- [DIRECTIONS FOR THIS TASK] Give the data again, word for word.
..........
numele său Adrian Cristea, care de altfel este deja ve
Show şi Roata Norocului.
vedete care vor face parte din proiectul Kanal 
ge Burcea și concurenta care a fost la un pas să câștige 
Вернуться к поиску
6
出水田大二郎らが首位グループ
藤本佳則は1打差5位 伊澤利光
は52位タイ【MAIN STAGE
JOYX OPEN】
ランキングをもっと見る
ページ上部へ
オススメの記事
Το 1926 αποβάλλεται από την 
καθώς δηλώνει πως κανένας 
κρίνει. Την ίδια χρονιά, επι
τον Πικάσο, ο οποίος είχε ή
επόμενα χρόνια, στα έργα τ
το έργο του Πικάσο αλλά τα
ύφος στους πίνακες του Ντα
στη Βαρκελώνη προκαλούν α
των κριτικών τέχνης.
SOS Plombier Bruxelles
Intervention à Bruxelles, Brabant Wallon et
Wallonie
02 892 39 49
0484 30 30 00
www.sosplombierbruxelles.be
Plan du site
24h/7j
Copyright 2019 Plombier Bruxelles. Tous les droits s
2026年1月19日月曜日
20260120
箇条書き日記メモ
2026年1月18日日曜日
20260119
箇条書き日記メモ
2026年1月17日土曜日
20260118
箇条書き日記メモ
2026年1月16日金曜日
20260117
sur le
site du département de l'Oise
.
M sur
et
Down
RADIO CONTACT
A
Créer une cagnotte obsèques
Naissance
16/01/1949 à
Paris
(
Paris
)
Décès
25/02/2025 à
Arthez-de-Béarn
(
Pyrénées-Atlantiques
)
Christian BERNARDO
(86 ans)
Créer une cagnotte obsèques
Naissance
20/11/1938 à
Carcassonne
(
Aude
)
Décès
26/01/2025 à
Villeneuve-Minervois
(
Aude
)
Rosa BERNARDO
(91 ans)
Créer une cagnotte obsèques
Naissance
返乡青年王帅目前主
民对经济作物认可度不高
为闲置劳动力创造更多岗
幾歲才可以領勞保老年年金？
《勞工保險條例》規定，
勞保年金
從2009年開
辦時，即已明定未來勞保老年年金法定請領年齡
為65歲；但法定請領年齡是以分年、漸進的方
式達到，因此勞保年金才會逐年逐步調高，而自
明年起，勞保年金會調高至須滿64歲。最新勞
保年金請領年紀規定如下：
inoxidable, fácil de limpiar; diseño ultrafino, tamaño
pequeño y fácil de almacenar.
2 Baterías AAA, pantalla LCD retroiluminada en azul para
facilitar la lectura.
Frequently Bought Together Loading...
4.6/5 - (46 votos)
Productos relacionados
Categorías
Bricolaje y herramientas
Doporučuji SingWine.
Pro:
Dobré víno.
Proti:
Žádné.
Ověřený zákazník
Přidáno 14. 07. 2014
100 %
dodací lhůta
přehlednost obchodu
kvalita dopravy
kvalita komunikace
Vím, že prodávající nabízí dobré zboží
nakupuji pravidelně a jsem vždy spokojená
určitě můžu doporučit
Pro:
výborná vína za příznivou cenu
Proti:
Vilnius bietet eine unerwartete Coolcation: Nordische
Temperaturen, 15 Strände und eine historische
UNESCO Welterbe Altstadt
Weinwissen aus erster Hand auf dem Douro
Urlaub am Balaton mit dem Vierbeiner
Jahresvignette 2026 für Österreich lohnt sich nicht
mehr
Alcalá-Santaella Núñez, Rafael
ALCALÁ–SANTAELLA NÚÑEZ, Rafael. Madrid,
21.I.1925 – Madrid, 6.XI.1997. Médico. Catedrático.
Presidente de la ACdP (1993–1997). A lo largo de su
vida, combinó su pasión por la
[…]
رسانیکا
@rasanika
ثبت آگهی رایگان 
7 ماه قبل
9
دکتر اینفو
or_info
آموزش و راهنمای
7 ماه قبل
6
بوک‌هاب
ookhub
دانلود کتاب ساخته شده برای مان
..........
- [TASK ANSWER]
numele său Adrian Cristea, care de altfel este deja ve
Show şi Roata Norocului.
vedete care vor face parte din proiectul Kanal 
ge Burcea și concurenta care a fost la un pas să câștige 
Вернуться к поиску
6
出水田大二郎らが首位グループ
藤本佳則は1打差5位 伊澤利光
は52位タイ【MAIN STAGE
JOYX OPEN】
ランキングをもっと見る
ページ上部へ
オススメの記事
Το 1926 αποβάλλεται από την 
καθώς δηλώνει πως κανένας 
κρίνει. Την ίδια χρονιά, επι
τον Πικάσο, ο οποίος είχε ή
επόμενα χρόνια, στα έργα τ
το έργο του Πικάσο αλλά τα
ύφος στους πίνακες του Ντα
στη Βαρκελώνη προκαλούν α
των κριτικών τέχνης.
SOS Plombier Bruxelles
Intervention à Bruxelles, Brabant Wallon et
Wallonie
02 892 39 49
0484 30 30 00
www.sosplombierbruxelles.be
Plan du site
24h/7j
Copyright 2019 Plombier Bruxelles. Tous les droits s
2026年1月19日月曜日
20260120
箇条書き日記メモ
2026年1月18日日曜日
20260119
箇条書き日記メモ
2026年1月17日土曜日
20260118
箇条書き日記メモ
2026年1月16日金曜日
20260117
sur le
site du département de l'Oise
.
M sur
et
Down
RADIO CONTACT
A
Créer une cagnotte obsèques
Naissance
16/01/1949 à
Paris
(
Paris
)
Décès
25/02/2025 à
Arthez-de-Béarn
(
Pyrénées-Atlantiques
)
Christian BERNARDO
(86 ans)
Créer une cagnotte obsèques
Naissance
20/11/1938 à
Carcassonne
(
Aude
)
Décès
26/01/2025 à
Villeneuve-Minervois
(
Aude
)
Rosa BERNARDO
(91 ans)
Créer une cagnotte obsèques
Naissance
返乡青年王帅目前主
民对经济作物认可度不高
为闲置劳动力创造更多岗
幾歲才可以領勞保老年年金？
《勞工保險條例》規定，
勞保年金
從2009年開
辦時，即已明定未來勞保老年年金法定請領年齡
為65歲；但法定請領年齡是以分年、漸進的方
式達到，因此勞保年金才會逐年逐步調高，而自
明年起，勞保年金會調高至須滿64歲。最新勞
保年金請領年紀規定如下：
inoxidable, fácil de limpiar; diseño ultrafino, tamaño
pequeño y fácil de almacenar.
2 Baterías AAA, pantalla LCD retroiluminada en azul para
facilitar la lectura.
Frequently Bought Together Loading...
4.6/5 - (46 votos)
Productos relacionados
Categorías
Bricolaje y herramientas
Doporučuji SingWine.
Pro:
Dobré víno.
Proti:
Žádné.
Ověřený zákazník
Přidáno 14. 07. 2014
100 %
dodací lhůta
přehlednost obchodu
kvalita dopravy
kvalita komunikace
Vím, že prodávající nabízí dobré zboží
nakupuji pravidelně a jsem vždy spokojená
určitě můžu doporučit
Pro:
výborná vína za příznivou cenu
Proti:
Vilnius bietet eine unerwartete Coolcation: Nordische
Temperaturen, 15 Strände und eine historische
UNESCO Welterbe Altstadt
Weinwissen aus erster Hand auf dem Douro
Urlaub am Balaton mit dem Vierbeiner
Jahresvignette 2026 für Österreich lohnt sich nicht
mehr
Alcalá-Santaella Núñez, Rafael
ALCALÁ–SANTAELLA NÚÑEZ, Rafael. Madrid,
21.I.1925 – Madrid, 6.XI.1997. Médico. Catedrático.
Presidente de la ACdP (1993–1997). A lo largo de su
vida, combinó su pasión por la
[…]
رسانیکا
@rasanika
ثبت آگهی رایگان 
7 ماه قبل
9
دکتر اینفو
or_info
آموزش و راهنمای
7 ماه قبل
6
بوک‌هاب
ookhub
دانلود کتاب ساخته شده برای مان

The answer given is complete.